### Record extracts
= = =
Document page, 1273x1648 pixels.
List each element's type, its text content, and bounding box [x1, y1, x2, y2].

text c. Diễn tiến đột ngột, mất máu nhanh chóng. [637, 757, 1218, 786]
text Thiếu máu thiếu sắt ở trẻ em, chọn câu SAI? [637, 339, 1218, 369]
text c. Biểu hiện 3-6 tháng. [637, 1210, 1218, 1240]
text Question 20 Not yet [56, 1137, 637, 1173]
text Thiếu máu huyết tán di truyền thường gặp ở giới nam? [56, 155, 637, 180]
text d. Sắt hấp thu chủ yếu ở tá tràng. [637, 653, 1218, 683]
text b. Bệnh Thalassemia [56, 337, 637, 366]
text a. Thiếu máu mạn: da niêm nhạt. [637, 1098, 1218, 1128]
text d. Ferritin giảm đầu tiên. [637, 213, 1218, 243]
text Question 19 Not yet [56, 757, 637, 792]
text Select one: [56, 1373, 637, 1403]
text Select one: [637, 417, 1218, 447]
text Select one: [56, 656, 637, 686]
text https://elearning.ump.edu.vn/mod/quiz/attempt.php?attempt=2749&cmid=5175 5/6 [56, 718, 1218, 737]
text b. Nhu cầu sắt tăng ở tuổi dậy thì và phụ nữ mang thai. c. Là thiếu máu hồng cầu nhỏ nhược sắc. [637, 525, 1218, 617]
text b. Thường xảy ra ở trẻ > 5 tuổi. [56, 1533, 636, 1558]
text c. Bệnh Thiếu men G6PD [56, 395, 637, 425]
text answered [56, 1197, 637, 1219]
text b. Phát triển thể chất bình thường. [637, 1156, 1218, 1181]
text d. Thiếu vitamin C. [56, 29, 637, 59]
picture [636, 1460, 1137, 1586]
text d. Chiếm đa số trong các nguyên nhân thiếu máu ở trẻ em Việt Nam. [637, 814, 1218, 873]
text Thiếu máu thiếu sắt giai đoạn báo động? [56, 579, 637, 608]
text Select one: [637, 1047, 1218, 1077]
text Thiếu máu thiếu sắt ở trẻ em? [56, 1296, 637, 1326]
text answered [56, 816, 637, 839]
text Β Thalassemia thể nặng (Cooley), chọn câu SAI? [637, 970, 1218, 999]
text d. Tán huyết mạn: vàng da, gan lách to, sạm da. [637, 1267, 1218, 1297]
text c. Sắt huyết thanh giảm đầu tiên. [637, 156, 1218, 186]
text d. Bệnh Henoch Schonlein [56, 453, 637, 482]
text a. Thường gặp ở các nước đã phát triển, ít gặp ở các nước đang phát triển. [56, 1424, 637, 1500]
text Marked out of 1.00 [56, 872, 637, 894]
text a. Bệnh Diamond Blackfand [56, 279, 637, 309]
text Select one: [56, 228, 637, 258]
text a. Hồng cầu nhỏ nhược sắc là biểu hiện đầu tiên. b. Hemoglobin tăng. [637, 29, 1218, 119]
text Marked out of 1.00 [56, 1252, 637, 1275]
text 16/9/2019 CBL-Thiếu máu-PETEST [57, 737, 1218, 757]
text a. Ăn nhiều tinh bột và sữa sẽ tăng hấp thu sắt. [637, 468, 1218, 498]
= = =
### What is expected
Using the entries above, return each line in which the word "huyết" occurs.

### Exercise solution
text Thiếu máu huyết tán di truyền thường gặp ở giới nam? [56, 155, 637, 180]
text d. Tán huyết mạn: vàng da, gan lách to, sạm da. [637, 1267, 1218, 1297]
text c. Sắt huyết thanh giảm đầu tiên. [637, 156, 1218, 186]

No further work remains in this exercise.